O governo turco suspeita que o YPG apoie o PKK.
Isso irritou os EUA, que veem o YPG como um de seus principais aliados na Síria, se opondo ao regime do presidente Bashar al-Assad.
Kilicdaroglu diz que, como presidente, adotaria uma política externa “não-intervencionista”.
No entanto, não está claro se ele tiraria as forças turcas do Iraque, Síria ou Líbia.
“Há muitos nacionalistas na aliança de oposição a Kilicdaroglu que seriam contra isso”, observa Zorlu.
Como as relações da Turquia com a China podem mudar?
A relação da Turquia com a China gira em torno de comércio e finanças.
O país aderiu à Iniciativa Cinturão e Rota (BRI, na sigla em inglês) para melhorar suas relações comerciais e obteve empréstimos da China.
A China forneceu à Turquia suas primeiras vacinas contra covid-19 durante a pandemia.
Erdogan tem tido o cuidado de não aborrecer o governo chinês e tem se mantido em silêncio sobre as denúncias de repressão da China contra os uigures — embora eles sejam considerados um povo turcomano.
Kilicdaroglu diz que, como presidente, falaria abertamente sobre o assunto com o governo da China.
Mas Baycar adverte: “Kilicdaroglu é eloquente agora sobre os uigures, mas pode baixar o tom se chegar ao poder.”
A política externa de ‘soft power’ da Turquia na África pode mudar?
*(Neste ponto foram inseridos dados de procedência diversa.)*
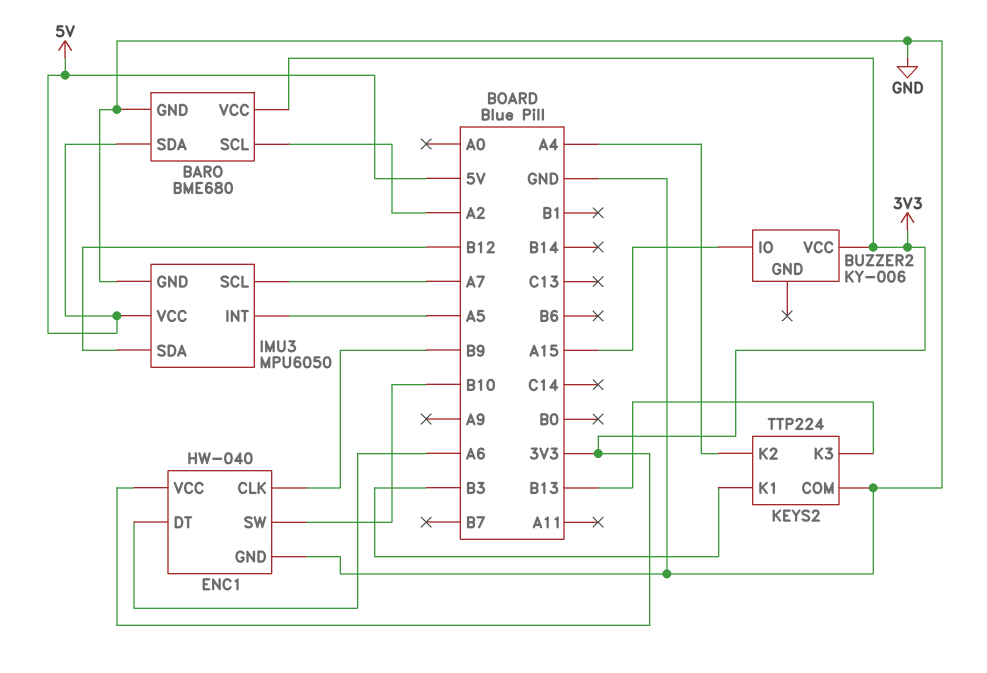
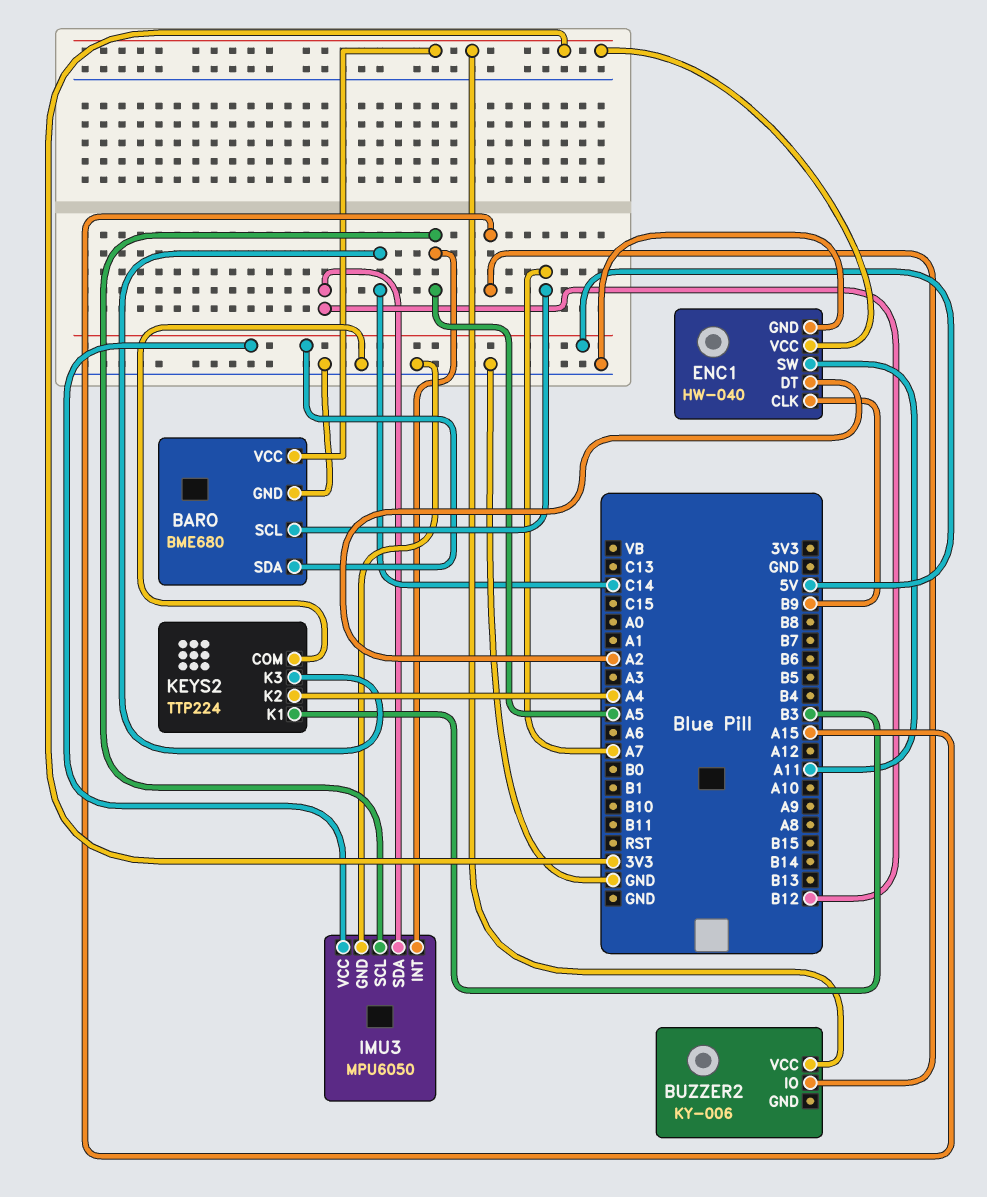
BARO pin SCL: A2 -> A7
ENC1 pin DT: A6 -> A2
ENC1 pin SW: B10 -> A11
IMU3 pin SCL: A7 -> A5
KEYS2 pin K3: B13 -> C14

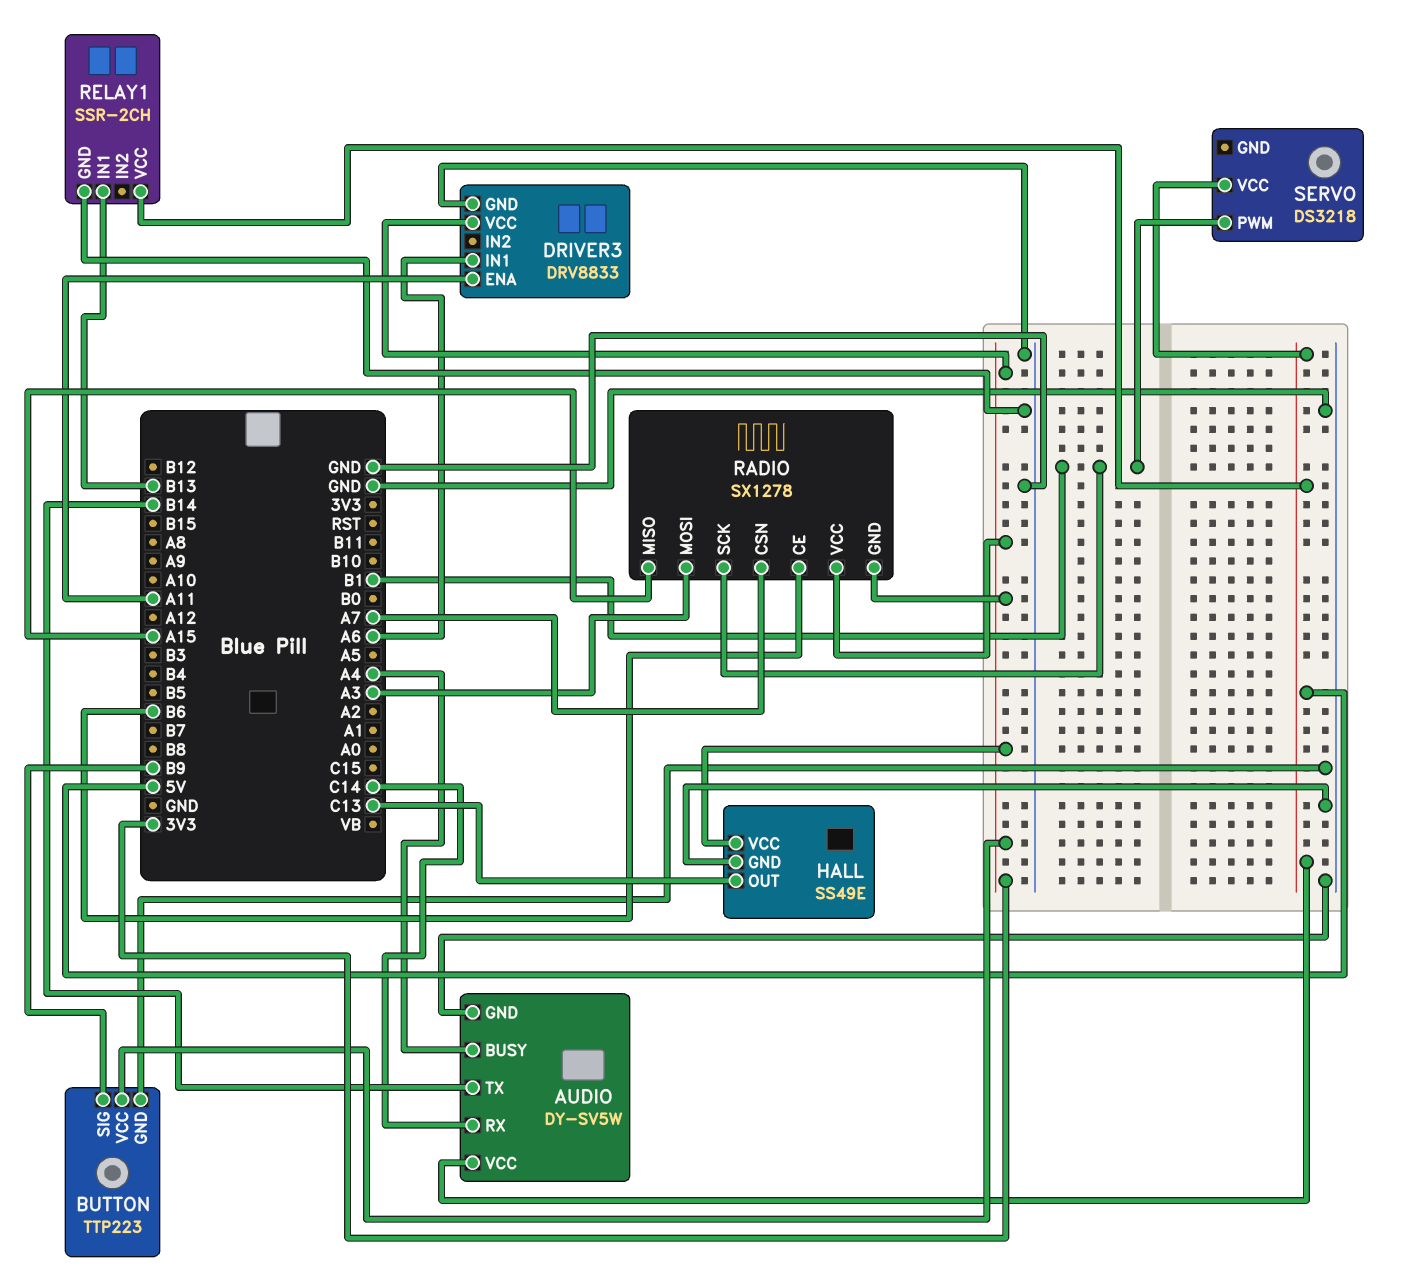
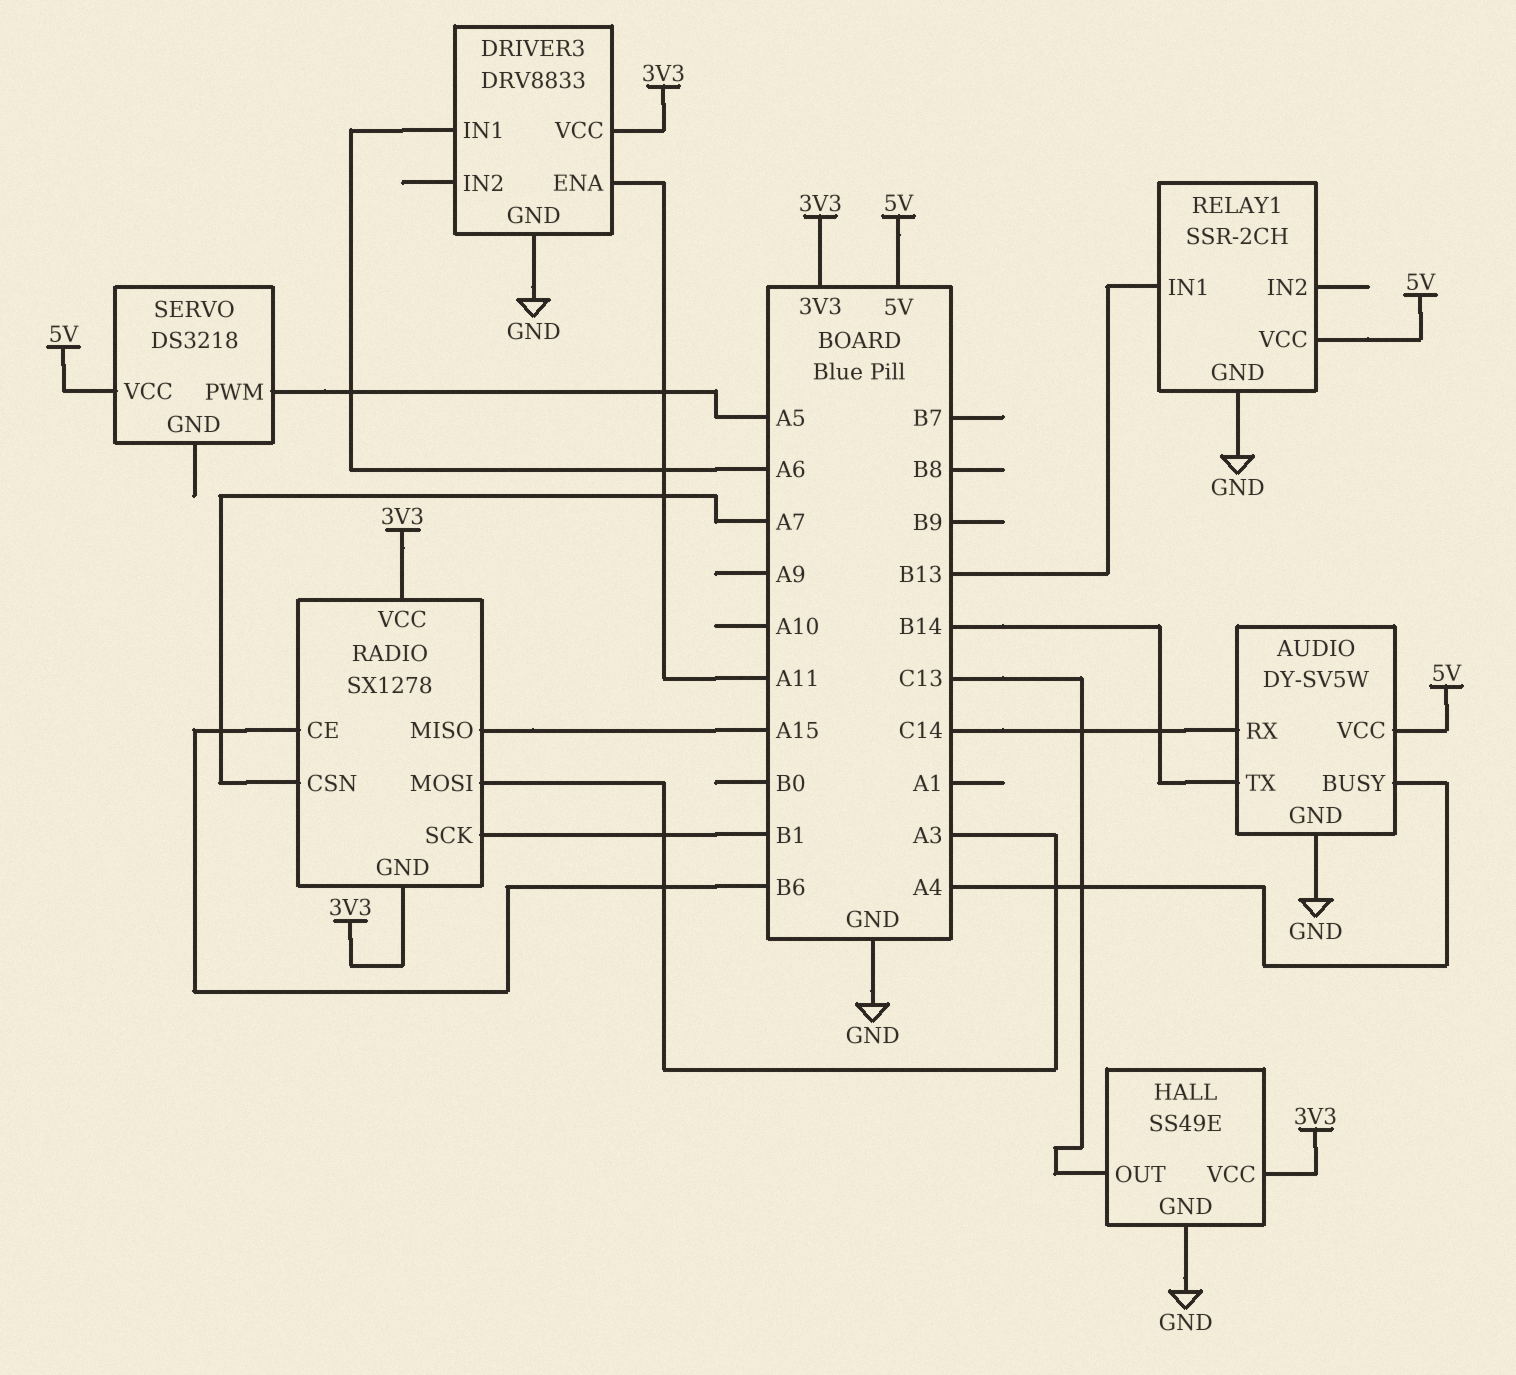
BUTTON: TTP223 -> none
BUTTON pin GND: GND -> none
BUTTON pin SIG: B9 -> none
BUTTON pin VCC: 3V3 -> none
SERVO pin PWM: B1 -> A5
Nos últimos 20 anos, a Turquia estabeleceu novas embaixadas em dezenas de países na África.
E usou seu “soft power” lá, abrindo escolas em todo o continente e oferecendo bolsas de estudo para africanos estudarem na Turquia.
Também vendeu equipamentos de defesa, como drones, para vários governos africanos.
Zorlu diz que o governo de Erdogan tem sido ativo na África porque ele está tentando promover o status da Turquia como defensora das nações mais pobres.
“O presidente Erdogan tem tentado formar uma coalizão de Estados que se sentem abandonados pelo Ocidente”, afirma.
No entanto, segundo ela, a política da Turquia em relação à África provavelmente vai permanecer igual, mesmo que a Presidência mude.